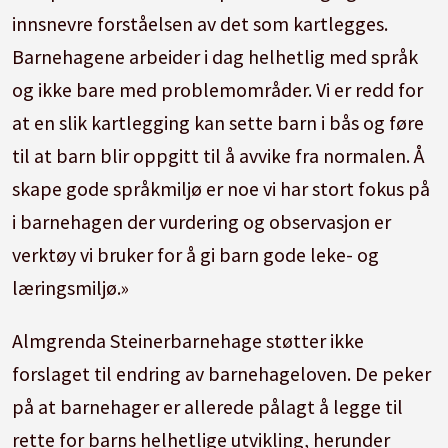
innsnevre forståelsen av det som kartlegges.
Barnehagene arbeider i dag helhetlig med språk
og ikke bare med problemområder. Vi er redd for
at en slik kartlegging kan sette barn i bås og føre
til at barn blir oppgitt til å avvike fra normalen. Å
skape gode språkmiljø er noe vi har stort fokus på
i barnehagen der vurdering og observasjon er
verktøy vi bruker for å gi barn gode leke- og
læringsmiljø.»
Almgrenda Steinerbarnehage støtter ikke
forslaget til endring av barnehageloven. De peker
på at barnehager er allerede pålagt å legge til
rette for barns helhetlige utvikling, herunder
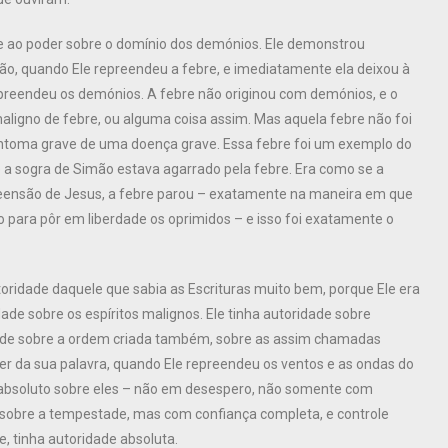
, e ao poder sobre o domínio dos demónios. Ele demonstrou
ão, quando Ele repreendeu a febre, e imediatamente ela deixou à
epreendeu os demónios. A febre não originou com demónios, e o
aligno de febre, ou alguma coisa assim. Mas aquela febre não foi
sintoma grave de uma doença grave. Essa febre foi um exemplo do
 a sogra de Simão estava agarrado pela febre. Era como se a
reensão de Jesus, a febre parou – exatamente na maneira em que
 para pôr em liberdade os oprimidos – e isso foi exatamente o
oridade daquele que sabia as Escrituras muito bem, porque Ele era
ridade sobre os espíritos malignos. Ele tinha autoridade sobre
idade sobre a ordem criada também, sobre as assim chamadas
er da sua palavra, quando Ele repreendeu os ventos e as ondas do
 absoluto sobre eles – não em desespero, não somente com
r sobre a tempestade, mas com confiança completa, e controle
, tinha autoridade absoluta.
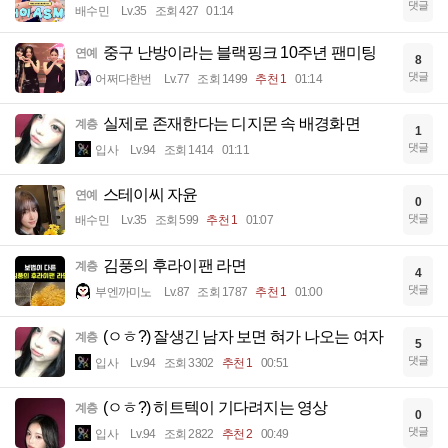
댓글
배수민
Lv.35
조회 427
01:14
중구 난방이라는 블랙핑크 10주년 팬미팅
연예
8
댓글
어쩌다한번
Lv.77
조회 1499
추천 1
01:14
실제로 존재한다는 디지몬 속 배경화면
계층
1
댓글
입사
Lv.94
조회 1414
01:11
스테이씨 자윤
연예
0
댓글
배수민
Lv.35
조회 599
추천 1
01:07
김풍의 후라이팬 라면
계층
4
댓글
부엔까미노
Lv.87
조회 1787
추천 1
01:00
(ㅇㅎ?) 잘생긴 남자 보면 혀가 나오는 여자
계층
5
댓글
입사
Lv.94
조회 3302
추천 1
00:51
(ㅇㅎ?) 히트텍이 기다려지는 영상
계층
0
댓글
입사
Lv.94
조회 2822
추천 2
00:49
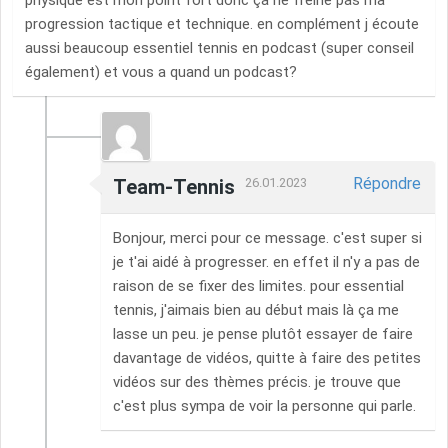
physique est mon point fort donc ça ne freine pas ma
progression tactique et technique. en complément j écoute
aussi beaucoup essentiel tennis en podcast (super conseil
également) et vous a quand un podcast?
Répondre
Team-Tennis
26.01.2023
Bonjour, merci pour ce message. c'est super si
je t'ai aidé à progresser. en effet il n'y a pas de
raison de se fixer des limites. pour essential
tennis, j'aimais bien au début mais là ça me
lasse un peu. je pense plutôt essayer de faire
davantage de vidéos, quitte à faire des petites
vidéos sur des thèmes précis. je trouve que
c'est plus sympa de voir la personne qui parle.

--------

** Work to be completed **
Looking at the records above, work out how many lines include the string "autoridade". Give the number and nothing else.

** Reply **
2